The Moab festival will run Friday evening and most of the day on Saturday. The Provo festival will be Saturday from 10 a.m. to 2 p.m.

On Friday, in Moab, at 7 p.m., Bill Bates, regional big game manager, will present a PowerPoint program on the history and ecology of the bighorn.

Saturday, in Moab, DWR staff will guide auto safaris to areas where sheep have been seen. The Moab trip will begin at 8 a.m. from the Moab Information Center in the middle of town. The subject matter will be the desert bighorn.

The Provo event will begin at 10 a.m. at Rock Canyon Park, 2620 N. 1200 East. The subject matter here will be the Rocky Mountain bighorn.

Both events are free.

There are three species of bighorn found in Utah:

• Desert bighorns live in several locations in southern Utah.

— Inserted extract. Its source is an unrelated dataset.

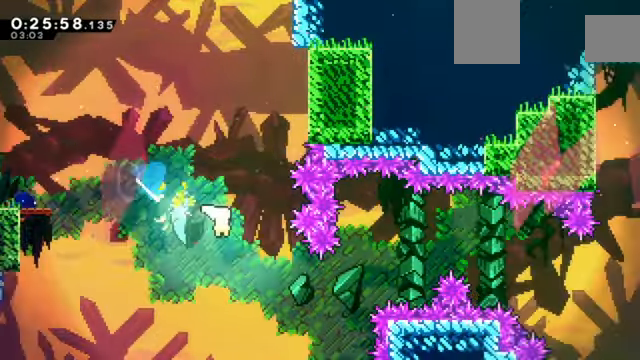
{"keys": ["right"], "events": [[401, "down", "up"]]}
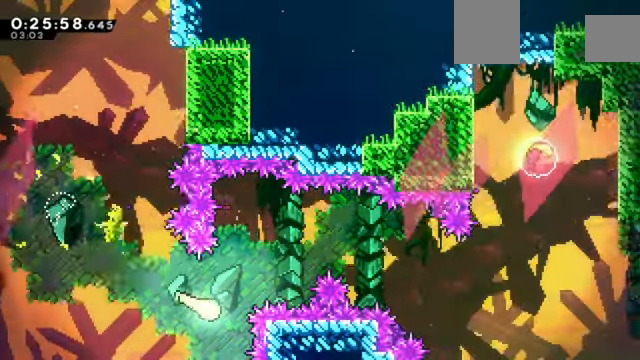
{"keys": ["down", "right"], "events": [[66, "up", "down"], [400, "up", "up"], [434, "down", "down"]]}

• California bighorn sheep have been translocated to Antelope Island State Park and the Newfoundland Mountain range in northwestern Utah.

• Rocky Mountain bighorn sheep are found at several Utah locations, including Utah County, Flaming Gorge Reservoir, the North Slope of the Uinta Mountains, Desolation Canyon and Dinosaur National Monument.

The desert bighorn are, by nature, timid animals, preferring remote seclusion to hectic traffic, and are therefore more difficult to locate.

The greatest number of animals are found in the southeastern part of Utah, in units such as Potash, Dirty Devil, Little Rock, San Juan and Kaiparowits.

These sheep, said Bates, come from an original herd that survived the crash of sheep numbers back in the early uranium days in the 1950s and 1960s, and diseases brought in by domestic sheep.